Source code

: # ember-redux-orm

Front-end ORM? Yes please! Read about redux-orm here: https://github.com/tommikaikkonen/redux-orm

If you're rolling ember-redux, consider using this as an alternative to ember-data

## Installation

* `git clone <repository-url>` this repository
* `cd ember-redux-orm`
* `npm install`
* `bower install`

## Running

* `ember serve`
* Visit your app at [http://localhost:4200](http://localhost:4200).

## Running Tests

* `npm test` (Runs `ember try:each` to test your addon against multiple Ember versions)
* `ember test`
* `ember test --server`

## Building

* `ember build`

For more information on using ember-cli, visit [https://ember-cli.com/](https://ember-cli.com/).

* * * * * * * * *

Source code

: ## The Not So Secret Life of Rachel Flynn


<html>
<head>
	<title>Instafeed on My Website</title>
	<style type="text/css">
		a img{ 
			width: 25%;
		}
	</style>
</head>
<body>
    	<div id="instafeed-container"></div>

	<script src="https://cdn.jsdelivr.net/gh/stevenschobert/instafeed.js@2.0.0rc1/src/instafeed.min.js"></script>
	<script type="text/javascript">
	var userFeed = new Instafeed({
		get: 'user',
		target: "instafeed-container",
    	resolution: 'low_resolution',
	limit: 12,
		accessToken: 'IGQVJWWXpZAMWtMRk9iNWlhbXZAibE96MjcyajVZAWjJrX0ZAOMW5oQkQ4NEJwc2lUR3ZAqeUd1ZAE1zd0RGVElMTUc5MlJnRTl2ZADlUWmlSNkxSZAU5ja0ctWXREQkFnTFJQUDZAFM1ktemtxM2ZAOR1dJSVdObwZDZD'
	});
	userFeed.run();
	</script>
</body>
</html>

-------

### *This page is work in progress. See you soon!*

* * * * * * * * *

The required output is every line above from the one with "## Building" down to the one with "For more information", restated word for word, ends included.

## Building

* `ember build`

For more information on using ember-cli, visit [https://ember-cli.com/](https://ember-cli.com/).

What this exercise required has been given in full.